Masayoshi Son is publicly poking holes in the latest Silicon Valley moonshot: putting data centers in orbit. At a recent SoftBank shareholder meeting, Son said space-based compute would not meaningfully cut costs and would take too long to matter, according to TechCrunch’s recap of an Equity podcast discussion.

The timing of Son’s skepticism lands in the middle of a very terrestrial bottleneck. As TechCrunch notes, the AI industry is “compute constrained,” while building new capacity on Earth has become slower and harder—caught up in power, permitting, and local opposition. That friction is part of what makes orbital data centers attractive as a narrative: if land, water, and grid connections are scarce, then the sky looks like a blank sheet of paper.
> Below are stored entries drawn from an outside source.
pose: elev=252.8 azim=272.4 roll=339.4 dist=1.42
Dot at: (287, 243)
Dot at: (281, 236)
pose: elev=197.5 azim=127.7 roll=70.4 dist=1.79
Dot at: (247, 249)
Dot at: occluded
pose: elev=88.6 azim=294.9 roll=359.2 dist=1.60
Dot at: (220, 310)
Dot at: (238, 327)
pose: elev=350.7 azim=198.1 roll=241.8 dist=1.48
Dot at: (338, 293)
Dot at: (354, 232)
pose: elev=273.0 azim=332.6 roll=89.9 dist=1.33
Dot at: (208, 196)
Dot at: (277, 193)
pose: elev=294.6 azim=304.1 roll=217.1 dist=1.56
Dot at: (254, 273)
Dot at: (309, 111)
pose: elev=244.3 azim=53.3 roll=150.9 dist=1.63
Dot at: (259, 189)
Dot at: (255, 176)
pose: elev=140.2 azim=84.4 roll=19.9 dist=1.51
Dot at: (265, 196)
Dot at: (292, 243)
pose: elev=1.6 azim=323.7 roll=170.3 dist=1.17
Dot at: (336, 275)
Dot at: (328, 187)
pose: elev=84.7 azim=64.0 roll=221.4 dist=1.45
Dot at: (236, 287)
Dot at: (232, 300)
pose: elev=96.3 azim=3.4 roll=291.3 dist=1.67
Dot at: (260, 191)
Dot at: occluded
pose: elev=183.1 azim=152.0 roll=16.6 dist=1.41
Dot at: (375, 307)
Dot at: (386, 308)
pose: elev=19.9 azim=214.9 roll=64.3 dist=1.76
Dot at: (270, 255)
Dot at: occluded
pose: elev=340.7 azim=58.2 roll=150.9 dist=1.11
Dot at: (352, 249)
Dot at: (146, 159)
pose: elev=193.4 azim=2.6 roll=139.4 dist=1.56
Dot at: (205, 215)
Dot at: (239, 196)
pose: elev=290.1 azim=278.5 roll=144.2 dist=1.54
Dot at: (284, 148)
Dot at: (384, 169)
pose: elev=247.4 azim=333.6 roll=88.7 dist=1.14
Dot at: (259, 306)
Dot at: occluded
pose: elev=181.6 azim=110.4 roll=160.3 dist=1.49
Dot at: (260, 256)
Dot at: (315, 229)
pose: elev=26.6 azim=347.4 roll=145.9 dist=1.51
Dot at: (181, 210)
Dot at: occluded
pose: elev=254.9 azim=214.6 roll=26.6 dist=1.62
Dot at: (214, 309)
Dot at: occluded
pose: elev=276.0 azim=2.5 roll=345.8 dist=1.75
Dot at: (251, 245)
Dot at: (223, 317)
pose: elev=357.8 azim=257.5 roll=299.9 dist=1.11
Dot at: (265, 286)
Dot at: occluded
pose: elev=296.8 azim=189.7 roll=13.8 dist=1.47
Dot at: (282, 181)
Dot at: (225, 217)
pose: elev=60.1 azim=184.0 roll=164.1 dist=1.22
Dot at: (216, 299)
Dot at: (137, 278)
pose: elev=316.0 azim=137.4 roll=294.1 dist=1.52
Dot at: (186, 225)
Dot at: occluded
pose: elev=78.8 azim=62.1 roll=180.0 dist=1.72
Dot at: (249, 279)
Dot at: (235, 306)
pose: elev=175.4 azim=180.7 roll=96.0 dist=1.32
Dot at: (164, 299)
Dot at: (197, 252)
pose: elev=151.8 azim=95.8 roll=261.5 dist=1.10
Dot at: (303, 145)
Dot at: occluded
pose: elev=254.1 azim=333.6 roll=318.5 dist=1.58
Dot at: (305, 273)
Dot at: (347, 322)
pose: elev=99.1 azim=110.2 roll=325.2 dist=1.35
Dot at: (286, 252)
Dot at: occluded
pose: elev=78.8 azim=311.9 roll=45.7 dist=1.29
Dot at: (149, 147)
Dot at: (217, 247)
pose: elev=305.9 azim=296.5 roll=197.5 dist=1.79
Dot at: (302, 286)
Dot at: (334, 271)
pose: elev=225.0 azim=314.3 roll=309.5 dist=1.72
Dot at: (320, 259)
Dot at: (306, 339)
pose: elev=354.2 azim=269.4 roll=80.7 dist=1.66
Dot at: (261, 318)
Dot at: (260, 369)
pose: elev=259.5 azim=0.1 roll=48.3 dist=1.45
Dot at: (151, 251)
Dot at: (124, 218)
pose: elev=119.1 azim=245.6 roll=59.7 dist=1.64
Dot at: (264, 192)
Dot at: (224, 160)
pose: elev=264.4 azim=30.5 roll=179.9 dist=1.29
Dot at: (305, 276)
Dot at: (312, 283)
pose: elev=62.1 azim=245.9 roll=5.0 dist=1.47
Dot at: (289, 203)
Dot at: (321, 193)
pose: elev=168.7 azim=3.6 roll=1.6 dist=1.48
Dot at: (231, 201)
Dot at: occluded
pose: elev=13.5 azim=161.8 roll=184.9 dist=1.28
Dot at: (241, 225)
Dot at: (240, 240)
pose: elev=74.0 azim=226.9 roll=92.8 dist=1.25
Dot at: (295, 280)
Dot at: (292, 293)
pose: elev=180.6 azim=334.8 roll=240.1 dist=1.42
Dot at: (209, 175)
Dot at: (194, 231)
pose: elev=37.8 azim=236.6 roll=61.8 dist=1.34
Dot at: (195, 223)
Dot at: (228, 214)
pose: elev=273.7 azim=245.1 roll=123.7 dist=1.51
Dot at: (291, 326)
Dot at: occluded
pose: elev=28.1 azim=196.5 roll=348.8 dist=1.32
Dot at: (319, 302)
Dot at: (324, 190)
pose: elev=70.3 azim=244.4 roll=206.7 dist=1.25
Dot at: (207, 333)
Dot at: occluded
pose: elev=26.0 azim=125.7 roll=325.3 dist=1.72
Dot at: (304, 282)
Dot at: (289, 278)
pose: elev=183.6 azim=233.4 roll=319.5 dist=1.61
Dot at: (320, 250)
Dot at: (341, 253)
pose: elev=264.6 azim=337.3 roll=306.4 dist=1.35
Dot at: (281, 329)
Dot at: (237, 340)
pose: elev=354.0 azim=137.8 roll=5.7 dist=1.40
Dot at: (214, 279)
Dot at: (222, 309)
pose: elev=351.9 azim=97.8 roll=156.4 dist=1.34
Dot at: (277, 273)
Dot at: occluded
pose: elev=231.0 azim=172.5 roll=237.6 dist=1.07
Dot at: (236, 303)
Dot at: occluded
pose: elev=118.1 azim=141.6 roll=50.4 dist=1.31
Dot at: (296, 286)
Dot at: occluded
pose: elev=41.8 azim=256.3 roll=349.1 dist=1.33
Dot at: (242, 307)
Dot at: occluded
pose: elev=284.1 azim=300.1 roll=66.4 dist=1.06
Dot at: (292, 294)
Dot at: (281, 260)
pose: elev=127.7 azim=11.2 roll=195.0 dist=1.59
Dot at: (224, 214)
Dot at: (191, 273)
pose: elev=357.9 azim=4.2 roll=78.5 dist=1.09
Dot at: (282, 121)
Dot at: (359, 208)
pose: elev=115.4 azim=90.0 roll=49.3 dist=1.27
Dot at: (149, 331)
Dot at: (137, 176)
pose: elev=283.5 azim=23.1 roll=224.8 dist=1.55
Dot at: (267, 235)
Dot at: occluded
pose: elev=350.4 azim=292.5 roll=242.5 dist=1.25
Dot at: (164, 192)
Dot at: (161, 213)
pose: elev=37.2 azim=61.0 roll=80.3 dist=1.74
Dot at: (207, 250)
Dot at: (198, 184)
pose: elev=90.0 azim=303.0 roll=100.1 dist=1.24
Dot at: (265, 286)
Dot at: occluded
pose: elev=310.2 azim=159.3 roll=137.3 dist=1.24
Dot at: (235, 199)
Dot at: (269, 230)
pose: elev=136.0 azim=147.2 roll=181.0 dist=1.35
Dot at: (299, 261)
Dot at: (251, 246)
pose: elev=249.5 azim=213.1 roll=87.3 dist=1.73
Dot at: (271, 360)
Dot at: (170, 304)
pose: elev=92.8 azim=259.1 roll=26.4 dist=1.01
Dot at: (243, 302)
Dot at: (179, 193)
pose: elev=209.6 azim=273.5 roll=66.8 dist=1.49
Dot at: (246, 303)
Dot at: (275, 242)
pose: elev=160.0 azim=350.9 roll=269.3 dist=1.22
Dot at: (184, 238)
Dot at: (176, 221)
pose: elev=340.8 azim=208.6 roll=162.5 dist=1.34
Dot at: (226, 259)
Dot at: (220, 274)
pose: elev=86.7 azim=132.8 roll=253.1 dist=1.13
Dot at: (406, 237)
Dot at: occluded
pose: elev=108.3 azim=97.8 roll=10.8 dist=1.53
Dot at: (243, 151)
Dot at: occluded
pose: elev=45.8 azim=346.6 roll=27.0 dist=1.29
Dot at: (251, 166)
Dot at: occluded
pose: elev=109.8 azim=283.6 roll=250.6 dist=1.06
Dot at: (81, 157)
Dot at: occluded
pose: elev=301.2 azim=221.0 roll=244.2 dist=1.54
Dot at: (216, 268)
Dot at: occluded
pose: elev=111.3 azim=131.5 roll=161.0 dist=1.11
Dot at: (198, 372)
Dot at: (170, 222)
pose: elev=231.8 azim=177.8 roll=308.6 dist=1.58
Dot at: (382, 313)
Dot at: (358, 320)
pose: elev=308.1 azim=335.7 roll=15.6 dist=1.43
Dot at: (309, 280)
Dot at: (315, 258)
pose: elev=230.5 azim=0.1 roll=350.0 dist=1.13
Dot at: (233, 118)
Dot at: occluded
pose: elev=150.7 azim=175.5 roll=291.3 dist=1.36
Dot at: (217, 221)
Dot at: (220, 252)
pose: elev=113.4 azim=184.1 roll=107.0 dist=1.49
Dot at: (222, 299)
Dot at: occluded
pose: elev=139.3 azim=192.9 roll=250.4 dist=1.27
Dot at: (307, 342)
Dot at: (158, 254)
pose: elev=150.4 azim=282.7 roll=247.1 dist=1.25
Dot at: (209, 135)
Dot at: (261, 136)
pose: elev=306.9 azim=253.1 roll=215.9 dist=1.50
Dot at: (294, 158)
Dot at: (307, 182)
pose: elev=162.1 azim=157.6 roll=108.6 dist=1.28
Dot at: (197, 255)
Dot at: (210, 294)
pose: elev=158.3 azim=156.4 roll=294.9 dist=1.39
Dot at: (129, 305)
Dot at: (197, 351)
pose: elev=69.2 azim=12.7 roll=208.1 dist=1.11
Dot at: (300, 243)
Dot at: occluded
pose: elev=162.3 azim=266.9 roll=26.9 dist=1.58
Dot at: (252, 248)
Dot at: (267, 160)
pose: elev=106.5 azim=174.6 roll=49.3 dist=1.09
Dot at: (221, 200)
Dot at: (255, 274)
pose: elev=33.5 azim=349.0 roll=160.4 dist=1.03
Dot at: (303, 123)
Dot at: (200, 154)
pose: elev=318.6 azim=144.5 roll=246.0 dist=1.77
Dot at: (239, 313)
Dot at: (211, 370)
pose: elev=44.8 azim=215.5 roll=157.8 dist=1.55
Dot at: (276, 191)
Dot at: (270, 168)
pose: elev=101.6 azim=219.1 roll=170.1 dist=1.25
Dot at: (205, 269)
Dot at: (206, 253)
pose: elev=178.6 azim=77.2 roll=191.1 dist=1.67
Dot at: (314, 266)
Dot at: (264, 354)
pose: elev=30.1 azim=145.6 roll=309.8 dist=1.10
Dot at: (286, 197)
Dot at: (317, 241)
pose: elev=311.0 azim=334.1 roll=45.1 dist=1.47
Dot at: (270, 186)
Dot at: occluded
But orbital hardware is not exempt from the same basic arithmetic; it simply moves it into launch costs, replacement cycles, and the logistics of maintaining equipment that cannot be serviced like a warehouse full of racks.

On the podcast, hosts also pointed out who stands to benefit even if the concept never becomes a mainstream alternative to ground-based facilities. A plan built around constellations of compute satellites implies frequent replenishment, which translates into steady launch demand—business that would flow to SpaceX if it is both the builder and the launcher. The conversation also framed the enthusiasm as part of a broader “neo-cloud” scramble, where companies and investors search for new infrastructure stories as traditional cloud economics tighten and AI workloads grow more expensive to run.

Son’s argument is essentially a race-against-the-clock claim: the next few years matter more than a promise a decade out. That is an awkward message for a market that rewards grand timelines and large addressable-market estimates, but it matches how AI spending is currently being allocated—toward capacity that can be deployed quickly and billed immediately. In that environment, orbital compute risks becoming a financing pitch that benefits the launch and satellite stack long before it benefits customers looking for cheaper inference.

Son did not offer a technical roadmap for how space-based data centers would beat Earth-based ones; he questioned why they would. For now, the easiest way to monetize the idea may be to sell the first launches rather than the first discounted compute hours.